OBJECTIVES: EGPA is a rare chronic disease characterised by the combination of small/medium vessel vasculitis, hypereosinophilia and asthma. Published literature on the burden of EGPA in Europe is limited. Using a large European cohort of patients with EGPA, we describe regional differences in the EGPA-related clinical and disease burden.

METHODS: This retrospective chart review study included patients ≥12 years of age with a confirmed EGPA diagnosis and ≥1 year of follow-up data after the first physician encounter between Jan 2015–Dec 2019. A panel of 204 physicians across 5 European countries (France, Germany, Italy, Spain, UK) abstracted patient charts. Patient characteristics, clinical manifestations and EGPA-related treatment patterns were described for the overall population and by country.

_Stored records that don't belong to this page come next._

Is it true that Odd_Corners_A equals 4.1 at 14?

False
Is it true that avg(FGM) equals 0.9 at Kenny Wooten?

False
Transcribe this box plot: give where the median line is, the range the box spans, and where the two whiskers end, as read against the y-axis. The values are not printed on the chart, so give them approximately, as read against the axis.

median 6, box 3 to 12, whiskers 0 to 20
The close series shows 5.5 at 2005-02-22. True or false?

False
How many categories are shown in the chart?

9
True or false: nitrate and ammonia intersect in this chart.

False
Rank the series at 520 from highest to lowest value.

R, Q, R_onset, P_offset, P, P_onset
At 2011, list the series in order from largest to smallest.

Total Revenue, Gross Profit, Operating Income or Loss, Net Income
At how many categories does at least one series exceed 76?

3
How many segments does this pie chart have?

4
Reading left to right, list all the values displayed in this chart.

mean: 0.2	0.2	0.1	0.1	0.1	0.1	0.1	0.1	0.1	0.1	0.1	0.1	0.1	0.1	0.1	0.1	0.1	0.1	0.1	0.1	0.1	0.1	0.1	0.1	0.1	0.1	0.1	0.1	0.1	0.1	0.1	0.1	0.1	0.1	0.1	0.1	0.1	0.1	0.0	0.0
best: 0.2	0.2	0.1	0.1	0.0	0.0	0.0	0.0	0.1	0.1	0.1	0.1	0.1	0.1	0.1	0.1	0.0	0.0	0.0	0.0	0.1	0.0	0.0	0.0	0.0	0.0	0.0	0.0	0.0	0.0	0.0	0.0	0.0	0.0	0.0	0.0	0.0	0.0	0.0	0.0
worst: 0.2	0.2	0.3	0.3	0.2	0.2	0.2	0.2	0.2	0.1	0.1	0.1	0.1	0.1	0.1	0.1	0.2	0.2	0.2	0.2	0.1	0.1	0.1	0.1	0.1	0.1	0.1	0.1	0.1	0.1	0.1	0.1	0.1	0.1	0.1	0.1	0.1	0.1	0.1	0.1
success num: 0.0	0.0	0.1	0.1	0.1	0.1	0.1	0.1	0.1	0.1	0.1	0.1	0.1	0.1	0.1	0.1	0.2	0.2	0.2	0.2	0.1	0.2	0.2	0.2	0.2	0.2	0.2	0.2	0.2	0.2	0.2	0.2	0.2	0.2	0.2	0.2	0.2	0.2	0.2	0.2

RESULTS: In total, 407 patients were included; 80–85 patients per country. The median (IQR) age at diagnosis was 44.5 (32.8–53.7) years, with a mean (SD) disease duration of 3.6 (3.2) years from diagnosis. Overall, 58% of patients had ≥3 distinct clinical manifestations. The most commonly affected organ systems varied by country: lungs in France (68%) and Spain (67%); ear, nose and throat in the UK (56%) and Italy (54%); and constitutional in the UK (56%) and Germany (48%). The proportion of patients who experienced remission (physician defined) was highest in Germany (71%) and lowest in France (51%). Across all countries, 75% of patients received ≥3 EGPA therapies. The proportion of patients receiving oral corticosteroids was high in all countries (98% [France] to 100% [Germany and the UK]); conversely, immunosuppressant and biologic use varied between countries (immunosuppressants/other therapies: 46% [France] to 77% [UK]; biologics: 21% [Germany] to 69% [Italy]).

CONCLUSIONS: Regional variations in clinical manifestations, remission and treatment patterns suggests differences in treatment approach for patients with EGPA across Europe. Strategies to optimise EGPA management are needed.